Russian journalists have quit in protest of the war and Moscow's speech restrictions; Russian businessmen have criticized their nation's leadership; the Russian military is disintegrating; Russian military bloggers are raising hell; Russian citizens are fire bombing military recruitment centers — and now a 20-year veteran of Russia's foreign ministry, Boris Bondarev, has blasted the Kremlin, saying that "after February 24, we just jumped into an abyss and there can be no going back to normal, no going back to anywhere." His is a portrait of Russia in freefalling ruin and nearly on fire.
The diplomat, who has worked on arms control at Russia’s Geneva mission, posted the above comment on his Facebook and LinkedIn accounts and emailed copies of it to media outlets and his fellow diplomats. Bondarev's disavowal and condemnation of the federation's foreign policy realm started at the top with President Putin, who he said squandered 20 years of potential national development. Instead, wrote Bondarev, Putin thrust the nation "into some kind of total horror, a threat to the world." And then the diplomat resigned.
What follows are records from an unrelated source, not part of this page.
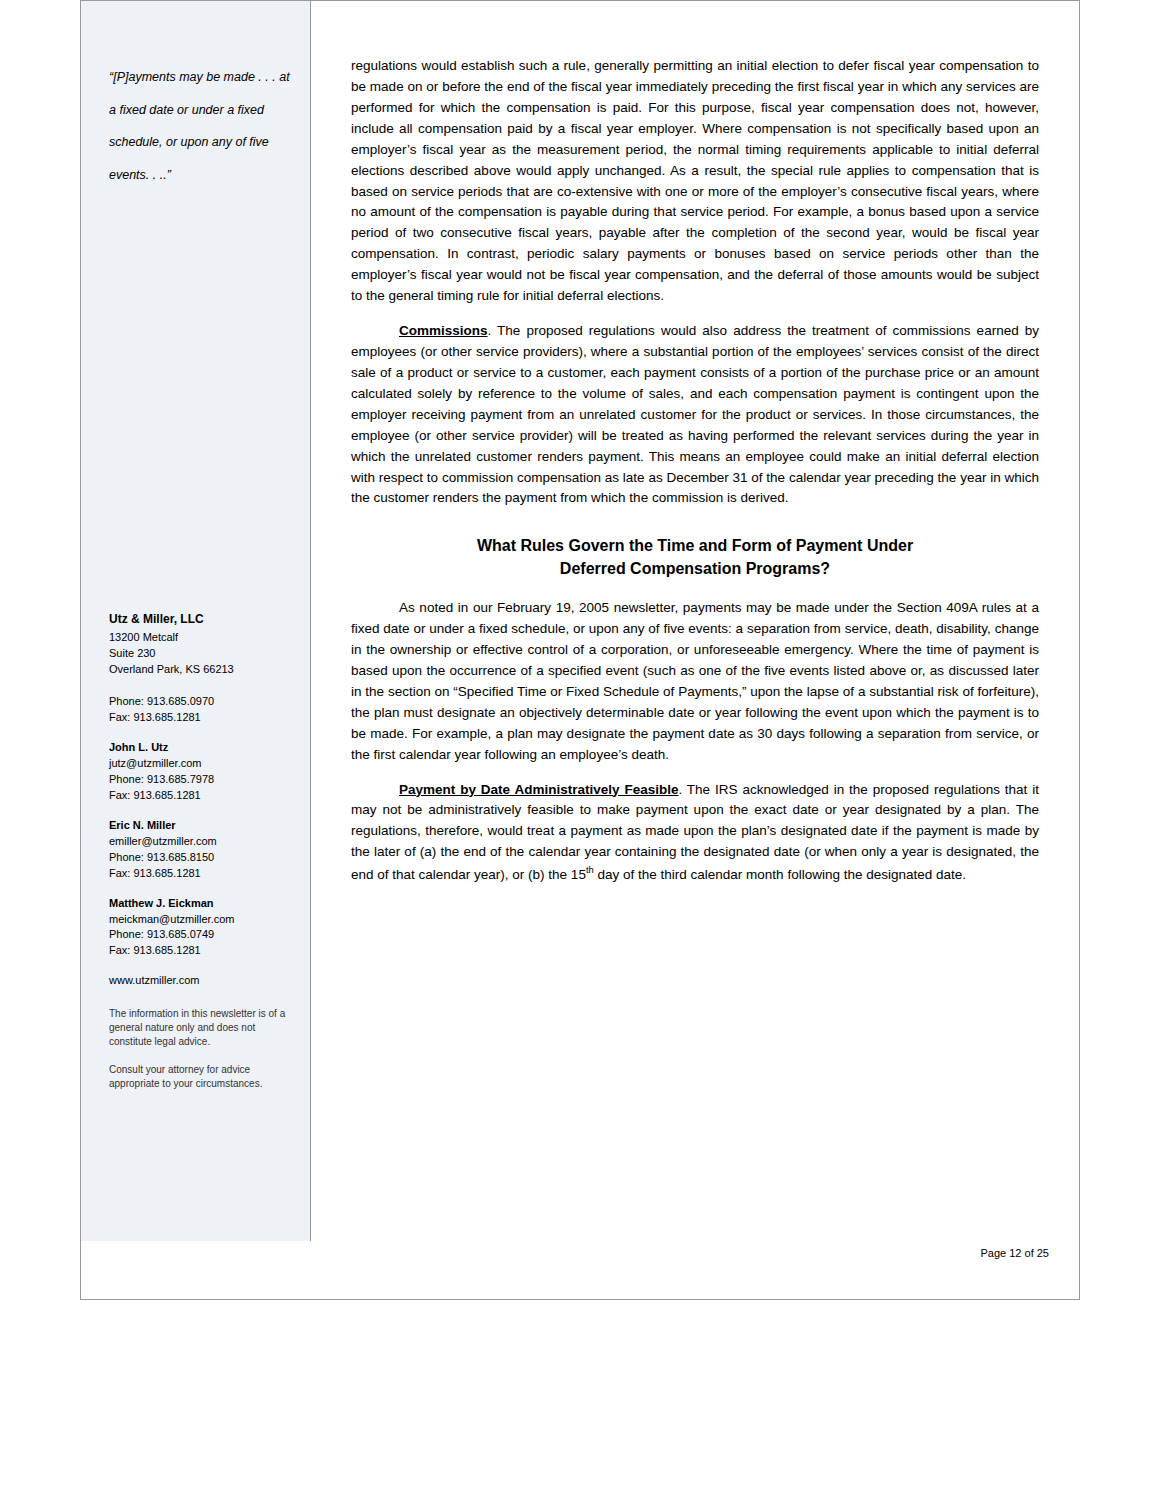“[P]ayments may be made . . . at a fixed date or under a fixed schedule, or upon any of five events. . ..”
Utz & Miller, LLC
13200 Metcalf
Suite 230
Overland Park, KS 66213
Phone: 913.685.0970
Fax: 913.685.1281
John L. Utz
jutz@utzmiller.com
Phone: 913.685.7978
Fax: 913.685.1281
Eric N. Miller
emiller@utzmiller.com
Phone: 913.685.8150
Fax: 913.685.1281
Matthew J. Eickman
meickman@utzmiller.com
Phone: 913.685.0749
Fax: 913.685.1281
www.utzmiller.com
The information in this newsletter is of a general nature only and does not constitute legal advice.
Consult your attorney for advice appropriate to your circumstances.
regulations would establish such a rule, generally permitting an initial election to defer fiscal year compensation to be made on or before the end of the fiscal year immediately preceding the first fiscal year in which any services are performed for which the compensation is paid. For this purpose, fiscal year compensation does not, however, include all compensation paid by a fiscal year employer. Where compensation is not specifically based upon an employer’s fiscal year as the measurement period, the normal timing requirements applicable to initial deferral elections described above would apply unchanged. As a result, the special rule applies to compensation that is based on service periods that are co-extensive with one or more of the employer’s consecutive fiscal years, where no amount of the compensation is payable during that service period. For example, a bonus based upon a service period of two consecutive fiscal years, payable after the completion of the second year, would be fiscal year compensation. In contrast, periodic salary payments or bonuses based on service periods other than the employer’s fiscal year would not be fiscal year compensation, and the deferral of those amounts would be subject to the general timing rule for initial deferral elections.
Commissions. The proposed regulations would also address the treatment of commissions earned by employees (or other service providers), where a substantial portion of the employees’ services consist of the direct sale of a product or service to a customer, each payment consists of a portion of the purchase price or an amount calculated solely by reference to the volume of sales, and each compensation payment is contingent upon the employer receiving payment from an unrelated customer for the product or services. In those circumstances, the employee (or other service provider) will be treated as having performed the relevant services during the year in which the unrelated customer renders payment. This means an employee could make an initial deferral election with respect to commission compensation as late as December 31 of the calendar year preceding the year in which the customer renders the payment from which the commission is derived.
What Rules Govern the Time and Form of Payment Under
Deferred Compensation Programs?
As noted in our February 19, 2005 newsletter, payments may be made under the Section 409A rules at a fixed date or under a fixed schedule, or upon any of five events: a separation from service, death, disability, change in the ownership or effective control of a corporation, or unforeseeable emergency. Where the time of payment is based upon the occurrence of a specified event (such as one of the five events listed above or, as discussed later in the section on “Specified Time or Fixed Schedule of Payments,” upon the lapse of a substantial risk of forfeiture), the plan must designate an objectively determinable date or year following the event upon which the payment is to be made. For example, a plan may designate the payment date as 30 days following a separation from service, or the first calendar year following an employee’s death.
Payment by Date Administratively Feasible. The IRS acknowledged in the proposed regulations that it may not be administratively feasible to make payment upon the exact date or year designated by a plan. The regulations, therefore, would treat a payment as made upon the plan’s designated date if the payment is made by the later of (a) the end of the calendar year containing the designated date (or when only a year is designated, the end of that calendar year), or (b) the 15th day of the third calendar month following the designated date.
Page 12 of 25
But not before he put a few other and even more searing remarks into his farewell notice. "For 20 years of my diplomatic career I have seen different turns of our foreign policy but never have I been so ashamed of my country as on Feb. 24 of this year," he wrote, while regretting he had not resigned sooner.
"Today the Ministry of Foreign Affairs is not about diplomacy. It is all about warmongering, lies and hatred," he continued. "It serves the interests of few, the very few people thus contributing to further isolation and degradation of my country." Bondarev saw his country as it really is: "Russia no longer has allies, and there is no one to blame but its reckless and ill-conceived policy."
Mr. Bondarev is the first Russian diplomat to go public with outrage over the war and the "very few" who "live in pompous tasteless palaces," "sail on yachts," enjoy "unlimited power" and "complete impunity." Putin's diplomatic envoy for climate resigned two months ago (and left Russia) because of the war, but he did so quietly, as some midlevel civil servants have also done. Others have picked up the slack, in journalism, business, personal writings and, on occasion, in violent protest. The noisy departure of a decades-long professional in foreign policy, however, is a haymaker blow to the Kremlin's prestige, assuming some word of Bondarev's written resignation seeps into the public arena.
Russia is a powder keg and kindling is everywhere. In a phone interview with The NY Times, Bondarev admitted that his disconsolate views of the war and Russian leadership are uncommon within the diplomatic corps, but other dissenters do exist, he said. "There are people — not so few — who think as I do..... Most, I think, are still in the thrall of this propaganda that they receive and that they, in part, create." Nevertheless, small fires growing larger are appearing nearly every day in Russia, and someday, one will reach the power keg. You can smell the smoke from the eastern air.
One part of Bondarev's phone interview, I think, he might want to reframe. He told the Times that the Russian foreign ministry was to blame for the war as much as Putin. "They got Ukraine wrong, they got the West wrong, they basically got everything wrong," he said. “We diplomats of the Foreign Ministry are also at fault for this, for not passing along the information that we should have" — for "present[ing] information that was certain to be liked." His analysis omits what was far more fundamentally wrong: that Russia even pondered invasion in the first place. There was nothing to get "right"; the idea itself was tellingly corrupt.
Looking ahead, Bondarev said he was unsure of his plans. They might immediately include speaking at this week's Davos Forum; the executive director of U.N. Watch, Hillel Neuer, has asked that he be allowed to do so. Otherwise, his thoughts are drifting — smartly — to relocation. "I think that if someone offers to help [i.e., offers political asylum] in this difficult situation, I think it would be very gratefully accepted.” Absolutely, since he added that returning to Russia "would not be a very good idea right now."
There is one thing that Boris Bondarev knows for sure: "I simply cannot any longer share in this bloody, witless and absolutely needless ignominy." Even more liberating, though, is that he can now watch the powder keg explode from afar.